[Start of Data provided]

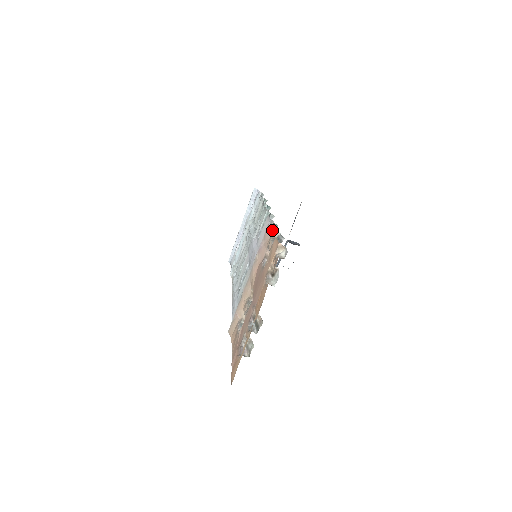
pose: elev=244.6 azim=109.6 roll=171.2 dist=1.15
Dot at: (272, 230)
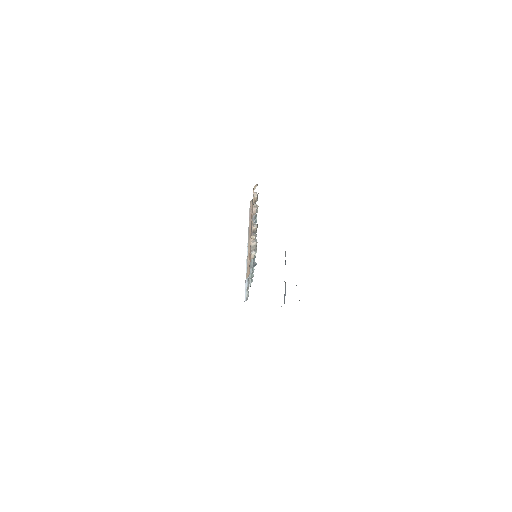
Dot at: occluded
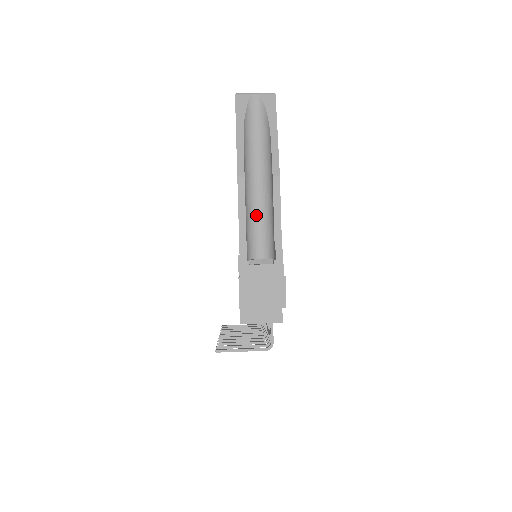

[End of Data provided]
[Start of Data provided]

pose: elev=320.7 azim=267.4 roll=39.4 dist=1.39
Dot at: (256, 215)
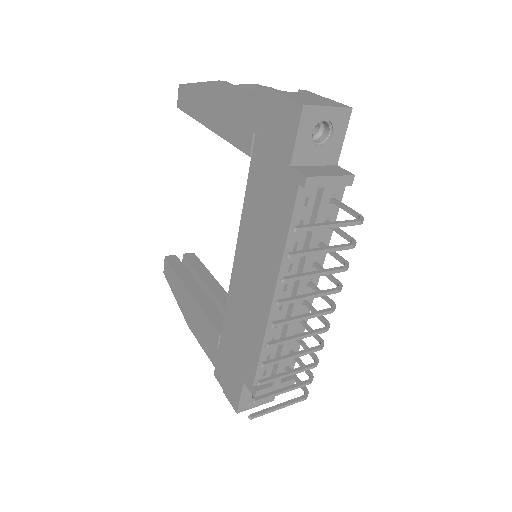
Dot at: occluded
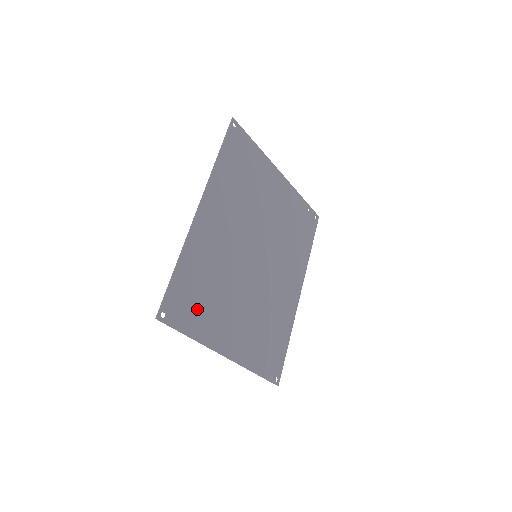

[End of Data provided]

Task: Please locate each line above that contains the string "dist" and copy those lines in full.

Answer to the exercise:
pose: elev=244.6 azim=109.6 roll=171.2 dist=1.15
pose: elev=320.7 azim=267.4 roll=39.4 dist=1.39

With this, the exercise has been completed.